I'm hearing folks say "Why buy $STRC when $BTC is going to rip more."
Let's analyze the upside scenario where $STRC outperforms.
Assumptions:
1. STRC at $86
2. STRC dividend $12/yr (no changes, up or down)
3. BTC at $62k
At a $12 dividend and $86 STRC price, that's a 13.95% yield. Now, let's assume you believe STRC will return to par at some point.
At $86, a return to par equates to a 16.28% gain. Total return for holding for a year is 30.23%. With BTC at $62k, that means for an equivalent return in BTC, BTC would need to be a $80,744. However, STRC is unlikely to be as volatile as BTC as we've seen this week, and especially as the attention settles down. So, let's say STRC will have an average 0.5 Beta to BTC over the period.
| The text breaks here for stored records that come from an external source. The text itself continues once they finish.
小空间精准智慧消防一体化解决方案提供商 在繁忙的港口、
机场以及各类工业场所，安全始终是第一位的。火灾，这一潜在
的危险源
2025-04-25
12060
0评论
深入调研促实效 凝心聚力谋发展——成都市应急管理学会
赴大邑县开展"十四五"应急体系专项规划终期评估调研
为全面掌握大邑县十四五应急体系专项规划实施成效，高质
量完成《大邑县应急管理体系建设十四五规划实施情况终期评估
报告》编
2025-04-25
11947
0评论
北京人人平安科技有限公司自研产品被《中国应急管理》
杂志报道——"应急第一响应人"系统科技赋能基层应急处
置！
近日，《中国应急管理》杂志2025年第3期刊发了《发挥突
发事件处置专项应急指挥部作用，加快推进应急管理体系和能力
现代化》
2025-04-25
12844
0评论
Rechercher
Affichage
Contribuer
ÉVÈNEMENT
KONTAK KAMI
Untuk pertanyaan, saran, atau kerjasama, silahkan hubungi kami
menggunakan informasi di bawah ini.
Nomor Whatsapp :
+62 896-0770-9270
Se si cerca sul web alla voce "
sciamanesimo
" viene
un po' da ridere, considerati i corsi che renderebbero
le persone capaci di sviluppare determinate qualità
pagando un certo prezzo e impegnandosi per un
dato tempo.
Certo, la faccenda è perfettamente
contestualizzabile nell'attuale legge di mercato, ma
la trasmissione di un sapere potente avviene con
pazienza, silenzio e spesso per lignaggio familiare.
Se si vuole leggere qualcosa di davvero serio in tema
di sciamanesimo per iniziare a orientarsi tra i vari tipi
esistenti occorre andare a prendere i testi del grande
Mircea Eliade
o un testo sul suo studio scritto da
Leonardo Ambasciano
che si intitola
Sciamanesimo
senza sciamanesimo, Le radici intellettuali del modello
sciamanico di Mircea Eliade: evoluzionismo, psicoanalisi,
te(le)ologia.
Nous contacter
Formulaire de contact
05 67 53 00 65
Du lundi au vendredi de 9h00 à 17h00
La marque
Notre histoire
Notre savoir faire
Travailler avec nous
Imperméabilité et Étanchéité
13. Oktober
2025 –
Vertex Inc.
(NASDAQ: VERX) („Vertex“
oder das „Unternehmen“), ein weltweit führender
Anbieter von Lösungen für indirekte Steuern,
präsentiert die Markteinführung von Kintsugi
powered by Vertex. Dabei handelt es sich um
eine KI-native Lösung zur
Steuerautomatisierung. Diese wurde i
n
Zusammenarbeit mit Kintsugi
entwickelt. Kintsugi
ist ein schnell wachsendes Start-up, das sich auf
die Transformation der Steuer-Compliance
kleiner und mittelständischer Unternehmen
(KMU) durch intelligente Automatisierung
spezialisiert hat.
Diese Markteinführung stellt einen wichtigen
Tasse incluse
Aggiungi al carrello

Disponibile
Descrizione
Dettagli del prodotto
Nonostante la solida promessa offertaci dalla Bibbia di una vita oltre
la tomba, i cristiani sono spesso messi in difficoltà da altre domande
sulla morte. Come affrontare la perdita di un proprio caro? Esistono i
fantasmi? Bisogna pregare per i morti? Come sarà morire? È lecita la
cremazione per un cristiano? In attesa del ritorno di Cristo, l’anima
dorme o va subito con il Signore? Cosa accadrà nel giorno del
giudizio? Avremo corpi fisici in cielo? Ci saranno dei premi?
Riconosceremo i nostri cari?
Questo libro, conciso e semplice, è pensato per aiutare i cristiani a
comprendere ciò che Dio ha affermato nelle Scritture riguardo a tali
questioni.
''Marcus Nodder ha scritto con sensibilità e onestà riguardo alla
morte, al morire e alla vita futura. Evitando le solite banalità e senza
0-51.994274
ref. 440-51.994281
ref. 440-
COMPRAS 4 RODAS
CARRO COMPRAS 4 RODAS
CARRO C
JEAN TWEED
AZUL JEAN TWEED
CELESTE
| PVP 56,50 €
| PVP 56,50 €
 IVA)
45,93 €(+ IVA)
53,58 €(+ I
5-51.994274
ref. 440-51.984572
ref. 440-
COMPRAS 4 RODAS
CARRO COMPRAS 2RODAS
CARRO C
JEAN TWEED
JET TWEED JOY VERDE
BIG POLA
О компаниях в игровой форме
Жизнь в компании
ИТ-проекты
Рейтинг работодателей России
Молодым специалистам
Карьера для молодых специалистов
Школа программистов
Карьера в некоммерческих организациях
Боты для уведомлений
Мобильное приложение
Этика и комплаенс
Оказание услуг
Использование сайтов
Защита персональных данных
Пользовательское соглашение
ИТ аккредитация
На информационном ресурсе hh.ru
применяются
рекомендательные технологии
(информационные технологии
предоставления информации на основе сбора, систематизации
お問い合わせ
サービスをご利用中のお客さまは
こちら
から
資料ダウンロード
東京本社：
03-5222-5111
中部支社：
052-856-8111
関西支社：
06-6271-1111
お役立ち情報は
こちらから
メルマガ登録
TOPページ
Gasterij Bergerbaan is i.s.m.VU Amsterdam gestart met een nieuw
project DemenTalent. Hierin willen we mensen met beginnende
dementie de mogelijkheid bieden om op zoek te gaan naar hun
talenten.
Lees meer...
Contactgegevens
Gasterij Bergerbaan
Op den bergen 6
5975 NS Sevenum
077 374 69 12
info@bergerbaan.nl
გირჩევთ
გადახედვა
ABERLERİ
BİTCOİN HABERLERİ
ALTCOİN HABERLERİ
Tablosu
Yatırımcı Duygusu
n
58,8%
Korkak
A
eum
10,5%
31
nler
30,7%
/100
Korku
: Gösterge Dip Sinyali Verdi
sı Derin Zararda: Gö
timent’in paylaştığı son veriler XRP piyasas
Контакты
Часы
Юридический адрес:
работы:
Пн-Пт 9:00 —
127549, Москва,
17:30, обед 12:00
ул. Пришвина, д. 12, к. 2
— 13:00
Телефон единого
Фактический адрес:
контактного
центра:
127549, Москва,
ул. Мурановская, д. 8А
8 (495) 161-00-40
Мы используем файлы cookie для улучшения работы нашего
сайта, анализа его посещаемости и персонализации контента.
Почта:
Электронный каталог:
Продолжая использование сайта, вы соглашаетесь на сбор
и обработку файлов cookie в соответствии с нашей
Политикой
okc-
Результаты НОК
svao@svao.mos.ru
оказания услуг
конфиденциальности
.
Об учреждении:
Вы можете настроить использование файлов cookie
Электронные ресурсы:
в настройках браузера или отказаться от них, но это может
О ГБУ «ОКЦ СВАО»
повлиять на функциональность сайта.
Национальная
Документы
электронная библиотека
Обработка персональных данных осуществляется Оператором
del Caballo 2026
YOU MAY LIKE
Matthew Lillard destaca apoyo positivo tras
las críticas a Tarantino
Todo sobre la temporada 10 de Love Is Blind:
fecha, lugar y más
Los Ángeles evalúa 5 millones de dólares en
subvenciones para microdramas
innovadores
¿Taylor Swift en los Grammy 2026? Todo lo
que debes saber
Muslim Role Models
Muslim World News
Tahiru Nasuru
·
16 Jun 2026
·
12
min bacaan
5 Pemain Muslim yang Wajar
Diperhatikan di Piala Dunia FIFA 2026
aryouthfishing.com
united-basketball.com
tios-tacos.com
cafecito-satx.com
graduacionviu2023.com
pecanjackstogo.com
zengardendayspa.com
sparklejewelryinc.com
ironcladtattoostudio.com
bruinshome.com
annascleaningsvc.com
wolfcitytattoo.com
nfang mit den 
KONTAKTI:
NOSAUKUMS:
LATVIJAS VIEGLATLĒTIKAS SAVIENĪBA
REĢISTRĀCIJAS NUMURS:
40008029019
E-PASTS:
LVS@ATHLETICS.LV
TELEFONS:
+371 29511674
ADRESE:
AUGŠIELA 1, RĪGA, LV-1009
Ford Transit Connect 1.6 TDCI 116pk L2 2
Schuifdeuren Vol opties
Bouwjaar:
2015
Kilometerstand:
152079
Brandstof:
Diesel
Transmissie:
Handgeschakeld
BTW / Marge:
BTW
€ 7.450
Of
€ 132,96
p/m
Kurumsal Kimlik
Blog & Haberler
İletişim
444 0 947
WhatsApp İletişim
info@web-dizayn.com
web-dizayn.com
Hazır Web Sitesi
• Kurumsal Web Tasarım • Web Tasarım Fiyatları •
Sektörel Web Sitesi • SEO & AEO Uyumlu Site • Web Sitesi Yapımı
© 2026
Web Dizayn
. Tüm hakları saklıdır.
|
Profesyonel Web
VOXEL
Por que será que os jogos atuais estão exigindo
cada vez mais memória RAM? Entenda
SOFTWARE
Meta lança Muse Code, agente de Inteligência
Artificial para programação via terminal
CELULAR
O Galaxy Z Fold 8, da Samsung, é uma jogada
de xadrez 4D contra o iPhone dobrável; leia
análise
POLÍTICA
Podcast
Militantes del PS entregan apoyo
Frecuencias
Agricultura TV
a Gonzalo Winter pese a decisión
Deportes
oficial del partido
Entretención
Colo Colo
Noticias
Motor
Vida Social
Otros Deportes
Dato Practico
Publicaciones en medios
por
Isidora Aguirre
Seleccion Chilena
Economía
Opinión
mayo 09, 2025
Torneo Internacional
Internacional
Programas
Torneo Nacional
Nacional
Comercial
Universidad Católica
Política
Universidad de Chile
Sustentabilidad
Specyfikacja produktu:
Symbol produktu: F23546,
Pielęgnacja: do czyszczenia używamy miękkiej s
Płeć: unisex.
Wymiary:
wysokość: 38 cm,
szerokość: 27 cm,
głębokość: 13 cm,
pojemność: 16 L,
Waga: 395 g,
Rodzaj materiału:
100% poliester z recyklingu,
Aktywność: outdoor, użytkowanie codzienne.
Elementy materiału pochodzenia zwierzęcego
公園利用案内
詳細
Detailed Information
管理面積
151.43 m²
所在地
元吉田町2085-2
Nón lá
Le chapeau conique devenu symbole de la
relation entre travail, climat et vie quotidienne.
So, on a risk adjusted basis, you'd actually need BTC to get to $99,488 (2x the 30% gain) in a year to have an equivalent risk-adjusted return.
Now, let's shorten the time frame. Let's say you think STRC will return to par in 3 months. For a raw equivalent BTC gain, you'd need BTC to be at $74,256. For a risk-adjusted equivalent BTC gain, you'd need BTC to be at $86,512.
So, which is more likely, BTC at $86,512 in 3 months or STRC back at par? If there's any further downside from here on BTC, STRC likely falls less and will very very very likely still keep earning the dividend (remember, they have cash for 17 months of dividends).
So, unless you think BTC is about to RIPPP from here in the next 3 months, $STRC is a pretty solid upside-capture bet, especially with @saylor and the team still in the kitchen, cooking.